=== Stored items from a collection ===
⟨

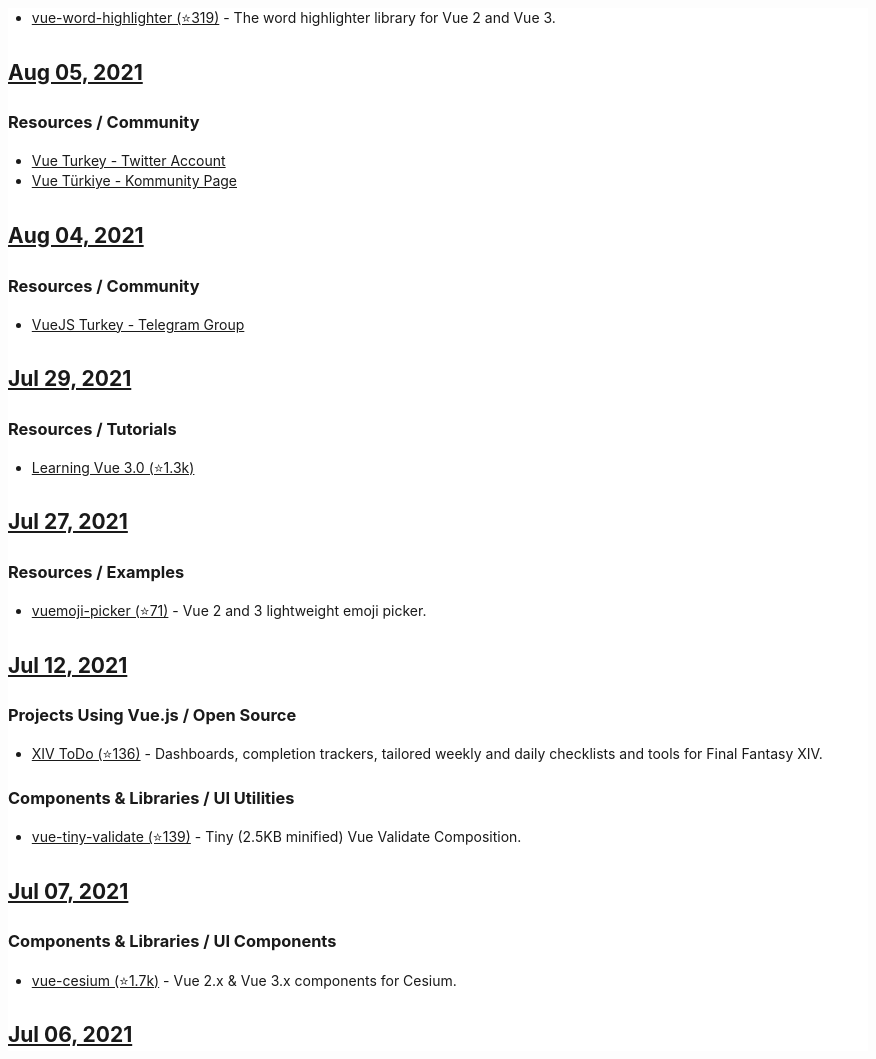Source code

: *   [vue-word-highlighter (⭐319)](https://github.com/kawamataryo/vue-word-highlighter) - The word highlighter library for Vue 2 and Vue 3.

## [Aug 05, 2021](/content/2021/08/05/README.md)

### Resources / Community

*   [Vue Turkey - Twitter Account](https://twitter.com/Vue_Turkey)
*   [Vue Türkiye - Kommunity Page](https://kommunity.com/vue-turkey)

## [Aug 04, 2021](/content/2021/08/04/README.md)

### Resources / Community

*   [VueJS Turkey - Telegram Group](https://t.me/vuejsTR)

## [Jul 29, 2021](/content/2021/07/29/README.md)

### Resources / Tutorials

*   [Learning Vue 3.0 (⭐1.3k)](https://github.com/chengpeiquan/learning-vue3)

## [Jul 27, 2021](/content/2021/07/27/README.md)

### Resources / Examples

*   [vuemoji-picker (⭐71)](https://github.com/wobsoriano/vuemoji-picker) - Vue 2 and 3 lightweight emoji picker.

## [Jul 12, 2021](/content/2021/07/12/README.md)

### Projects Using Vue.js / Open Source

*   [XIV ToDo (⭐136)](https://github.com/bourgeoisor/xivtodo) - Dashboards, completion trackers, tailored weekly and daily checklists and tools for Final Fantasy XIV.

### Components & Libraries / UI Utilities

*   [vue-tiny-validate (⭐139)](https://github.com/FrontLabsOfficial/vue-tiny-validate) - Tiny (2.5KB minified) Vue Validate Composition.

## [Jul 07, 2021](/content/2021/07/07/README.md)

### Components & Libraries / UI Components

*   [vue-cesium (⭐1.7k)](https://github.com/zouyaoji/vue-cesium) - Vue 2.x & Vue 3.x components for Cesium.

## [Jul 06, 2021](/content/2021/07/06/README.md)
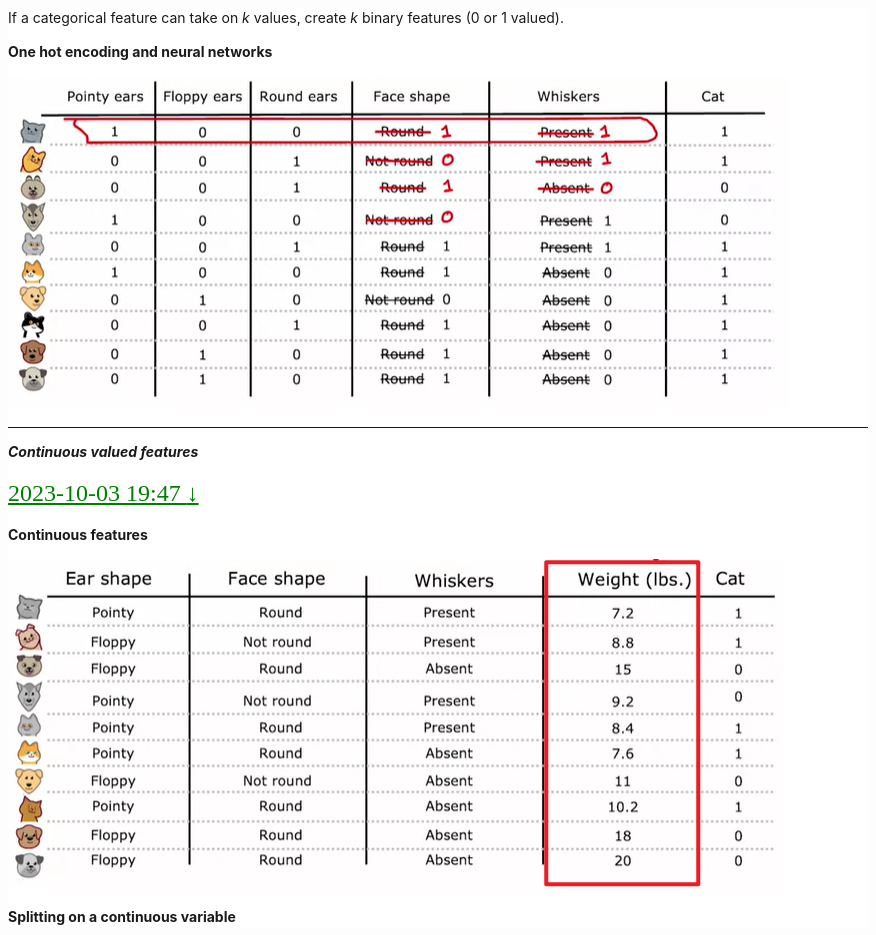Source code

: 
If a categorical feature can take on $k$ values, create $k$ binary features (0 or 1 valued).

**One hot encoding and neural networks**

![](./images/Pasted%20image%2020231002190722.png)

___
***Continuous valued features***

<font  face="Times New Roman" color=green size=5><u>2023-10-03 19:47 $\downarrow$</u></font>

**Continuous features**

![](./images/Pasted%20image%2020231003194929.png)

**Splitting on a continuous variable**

⟩
⟨

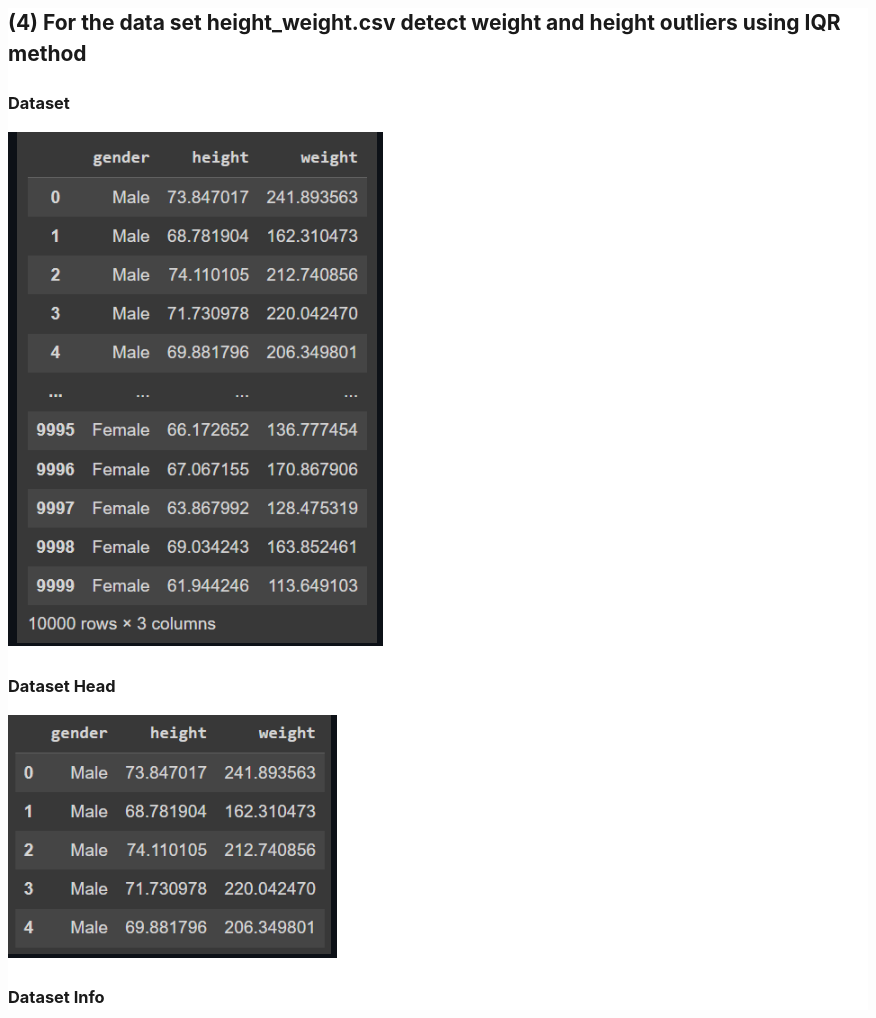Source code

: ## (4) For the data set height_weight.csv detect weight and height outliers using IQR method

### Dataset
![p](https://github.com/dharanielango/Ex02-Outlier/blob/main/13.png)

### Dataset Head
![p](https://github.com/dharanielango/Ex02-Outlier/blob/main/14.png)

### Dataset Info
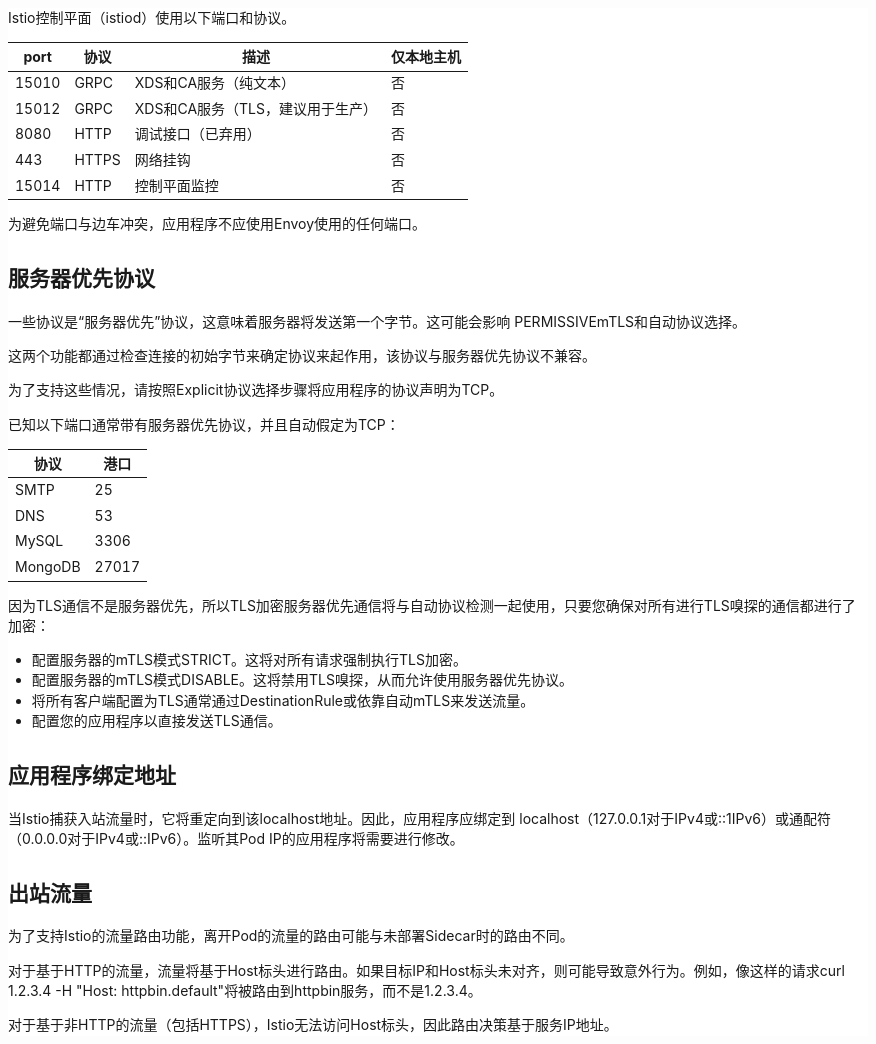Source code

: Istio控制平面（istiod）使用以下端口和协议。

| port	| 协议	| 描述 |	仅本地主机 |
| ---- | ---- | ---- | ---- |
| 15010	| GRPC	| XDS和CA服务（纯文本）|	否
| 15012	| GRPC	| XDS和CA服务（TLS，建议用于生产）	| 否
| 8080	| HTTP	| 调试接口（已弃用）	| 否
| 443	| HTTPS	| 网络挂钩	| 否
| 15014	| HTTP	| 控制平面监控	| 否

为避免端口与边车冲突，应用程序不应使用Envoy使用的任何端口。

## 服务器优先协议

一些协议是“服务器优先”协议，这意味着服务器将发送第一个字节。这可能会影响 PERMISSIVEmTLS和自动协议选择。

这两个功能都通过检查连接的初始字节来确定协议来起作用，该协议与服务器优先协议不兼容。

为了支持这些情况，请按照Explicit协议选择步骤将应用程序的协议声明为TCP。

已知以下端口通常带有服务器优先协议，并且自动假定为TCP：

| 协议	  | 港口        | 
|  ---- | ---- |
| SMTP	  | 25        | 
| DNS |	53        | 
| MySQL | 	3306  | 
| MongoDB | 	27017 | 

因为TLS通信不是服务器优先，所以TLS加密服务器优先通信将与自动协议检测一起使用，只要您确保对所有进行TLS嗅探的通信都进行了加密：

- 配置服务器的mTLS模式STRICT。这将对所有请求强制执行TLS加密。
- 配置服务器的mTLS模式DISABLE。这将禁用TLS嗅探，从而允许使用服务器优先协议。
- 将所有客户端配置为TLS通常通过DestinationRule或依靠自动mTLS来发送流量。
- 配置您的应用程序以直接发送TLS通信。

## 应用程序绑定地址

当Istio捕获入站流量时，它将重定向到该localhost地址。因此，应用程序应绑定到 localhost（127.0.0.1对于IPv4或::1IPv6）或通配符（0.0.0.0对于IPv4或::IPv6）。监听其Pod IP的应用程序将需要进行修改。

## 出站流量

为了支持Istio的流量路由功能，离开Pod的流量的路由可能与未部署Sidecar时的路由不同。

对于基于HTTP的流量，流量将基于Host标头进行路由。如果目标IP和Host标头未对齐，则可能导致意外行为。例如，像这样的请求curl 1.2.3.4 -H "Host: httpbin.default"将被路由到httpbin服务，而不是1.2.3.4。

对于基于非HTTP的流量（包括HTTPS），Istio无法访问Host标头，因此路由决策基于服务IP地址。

⟩
⟨

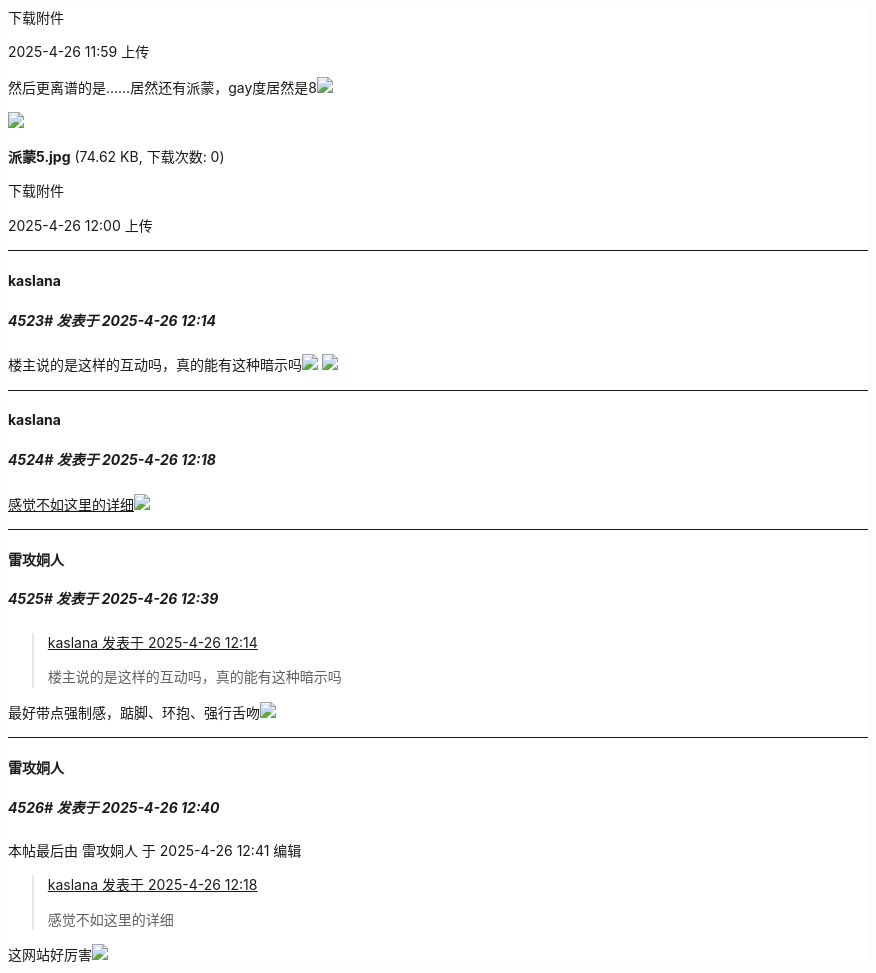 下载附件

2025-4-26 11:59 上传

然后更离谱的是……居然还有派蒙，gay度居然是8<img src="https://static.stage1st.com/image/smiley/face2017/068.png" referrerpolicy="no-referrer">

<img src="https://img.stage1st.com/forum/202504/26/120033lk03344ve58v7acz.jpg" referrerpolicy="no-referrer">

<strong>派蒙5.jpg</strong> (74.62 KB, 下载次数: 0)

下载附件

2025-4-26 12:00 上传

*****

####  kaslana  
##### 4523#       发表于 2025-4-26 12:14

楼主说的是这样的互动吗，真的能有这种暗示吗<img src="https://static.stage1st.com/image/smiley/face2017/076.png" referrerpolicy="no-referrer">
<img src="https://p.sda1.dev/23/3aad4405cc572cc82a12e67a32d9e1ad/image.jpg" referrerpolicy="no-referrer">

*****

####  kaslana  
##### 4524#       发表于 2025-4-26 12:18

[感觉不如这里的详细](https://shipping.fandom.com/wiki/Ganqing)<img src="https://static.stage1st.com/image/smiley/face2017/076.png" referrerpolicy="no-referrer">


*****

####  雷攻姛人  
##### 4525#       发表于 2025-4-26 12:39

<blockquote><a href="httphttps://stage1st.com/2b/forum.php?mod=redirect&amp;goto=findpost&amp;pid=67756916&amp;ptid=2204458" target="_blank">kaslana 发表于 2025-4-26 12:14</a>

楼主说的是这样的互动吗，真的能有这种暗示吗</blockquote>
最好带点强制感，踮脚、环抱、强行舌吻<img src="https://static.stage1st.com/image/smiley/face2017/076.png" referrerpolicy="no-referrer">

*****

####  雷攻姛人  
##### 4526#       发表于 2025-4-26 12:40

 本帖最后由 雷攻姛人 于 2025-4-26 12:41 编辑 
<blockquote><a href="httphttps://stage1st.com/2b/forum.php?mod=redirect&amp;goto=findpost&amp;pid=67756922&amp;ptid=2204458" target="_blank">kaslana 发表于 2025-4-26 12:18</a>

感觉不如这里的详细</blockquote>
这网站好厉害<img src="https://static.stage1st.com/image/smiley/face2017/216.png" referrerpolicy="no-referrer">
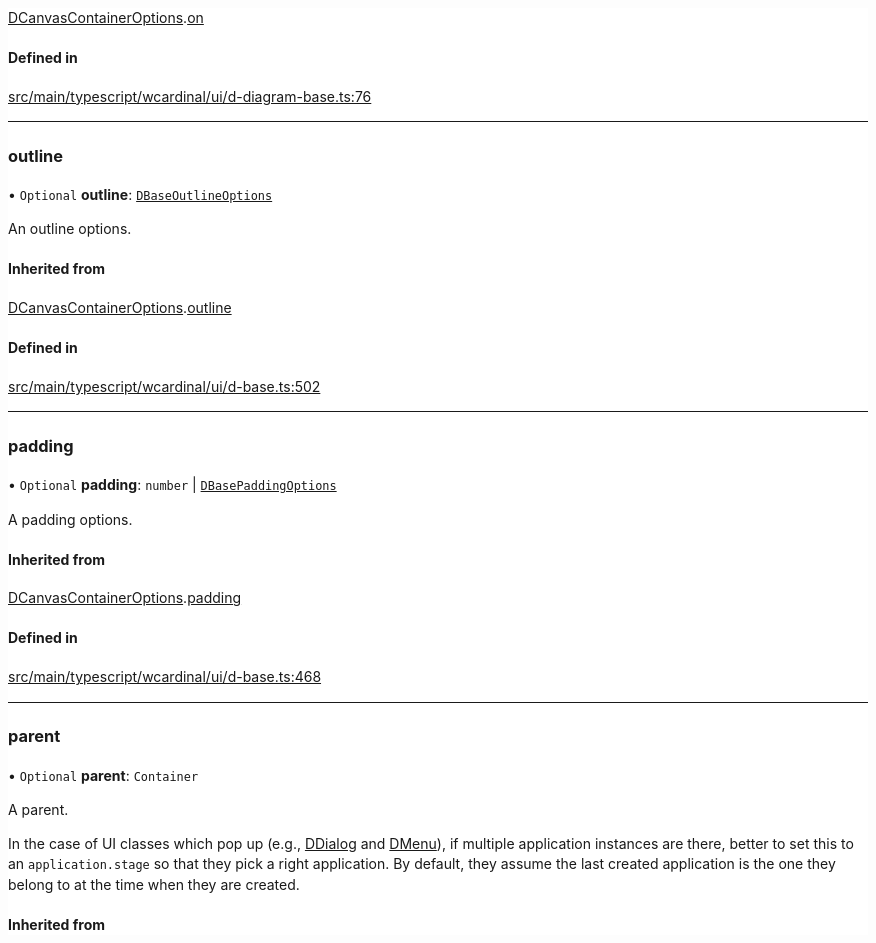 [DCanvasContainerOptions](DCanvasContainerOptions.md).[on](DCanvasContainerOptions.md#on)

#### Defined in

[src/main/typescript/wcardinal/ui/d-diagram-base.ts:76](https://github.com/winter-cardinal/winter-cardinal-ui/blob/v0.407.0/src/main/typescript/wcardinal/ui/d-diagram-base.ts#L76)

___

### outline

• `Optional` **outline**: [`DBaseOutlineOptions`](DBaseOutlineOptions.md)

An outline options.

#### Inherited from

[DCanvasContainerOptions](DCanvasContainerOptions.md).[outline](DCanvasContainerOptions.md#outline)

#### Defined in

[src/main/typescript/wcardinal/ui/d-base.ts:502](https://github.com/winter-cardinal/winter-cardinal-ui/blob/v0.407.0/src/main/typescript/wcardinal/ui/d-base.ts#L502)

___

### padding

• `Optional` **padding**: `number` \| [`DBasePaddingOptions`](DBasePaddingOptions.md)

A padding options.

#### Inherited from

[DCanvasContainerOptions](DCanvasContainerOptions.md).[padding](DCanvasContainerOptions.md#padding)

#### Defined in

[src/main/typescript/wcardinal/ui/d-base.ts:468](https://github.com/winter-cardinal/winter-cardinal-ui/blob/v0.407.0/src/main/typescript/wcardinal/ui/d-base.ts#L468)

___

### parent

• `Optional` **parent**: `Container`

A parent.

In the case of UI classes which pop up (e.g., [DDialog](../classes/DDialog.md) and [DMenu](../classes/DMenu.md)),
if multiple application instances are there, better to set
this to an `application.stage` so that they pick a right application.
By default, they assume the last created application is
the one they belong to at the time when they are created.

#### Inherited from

⟩

For the records above, state the number of lines holding the string "they", without further comment.

=== Task result ===
3